What is being asked
For the word "contre", count the lines below that contain it. Give the number alone.

Data provided
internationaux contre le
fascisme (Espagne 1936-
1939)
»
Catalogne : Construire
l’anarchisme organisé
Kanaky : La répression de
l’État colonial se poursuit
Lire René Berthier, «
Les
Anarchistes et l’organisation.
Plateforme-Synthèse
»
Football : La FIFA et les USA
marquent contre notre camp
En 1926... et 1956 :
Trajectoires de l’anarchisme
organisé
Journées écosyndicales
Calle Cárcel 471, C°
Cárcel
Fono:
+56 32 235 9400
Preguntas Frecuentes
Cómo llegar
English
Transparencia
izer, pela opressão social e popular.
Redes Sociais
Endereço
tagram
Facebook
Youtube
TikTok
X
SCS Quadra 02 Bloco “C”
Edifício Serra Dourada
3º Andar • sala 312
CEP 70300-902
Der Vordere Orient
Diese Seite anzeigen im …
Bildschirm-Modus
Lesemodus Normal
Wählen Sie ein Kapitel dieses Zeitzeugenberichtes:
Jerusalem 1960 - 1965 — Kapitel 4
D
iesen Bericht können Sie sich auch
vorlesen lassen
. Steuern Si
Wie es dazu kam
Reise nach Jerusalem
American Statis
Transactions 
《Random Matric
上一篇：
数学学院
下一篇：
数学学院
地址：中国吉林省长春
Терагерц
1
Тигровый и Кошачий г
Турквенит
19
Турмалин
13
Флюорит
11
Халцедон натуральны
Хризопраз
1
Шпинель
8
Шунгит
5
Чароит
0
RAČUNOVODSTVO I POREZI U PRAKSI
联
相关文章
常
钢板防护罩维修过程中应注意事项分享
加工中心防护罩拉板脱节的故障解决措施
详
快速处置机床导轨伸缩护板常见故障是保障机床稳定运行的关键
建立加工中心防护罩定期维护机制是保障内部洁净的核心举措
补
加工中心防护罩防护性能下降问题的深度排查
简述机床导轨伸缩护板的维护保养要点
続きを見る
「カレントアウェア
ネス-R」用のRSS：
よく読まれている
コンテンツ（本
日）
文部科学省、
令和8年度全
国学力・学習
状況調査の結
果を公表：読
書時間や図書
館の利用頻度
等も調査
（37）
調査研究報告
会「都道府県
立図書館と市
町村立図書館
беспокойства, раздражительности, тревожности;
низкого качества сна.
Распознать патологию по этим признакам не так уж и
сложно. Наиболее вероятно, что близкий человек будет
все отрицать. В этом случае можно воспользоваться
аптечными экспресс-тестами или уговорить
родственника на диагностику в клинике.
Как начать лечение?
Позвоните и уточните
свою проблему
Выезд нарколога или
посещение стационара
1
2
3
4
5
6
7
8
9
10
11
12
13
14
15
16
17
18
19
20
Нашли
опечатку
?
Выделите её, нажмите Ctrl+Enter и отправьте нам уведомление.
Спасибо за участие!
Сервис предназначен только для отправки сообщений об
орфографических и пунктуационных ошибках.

Result of the exercise
2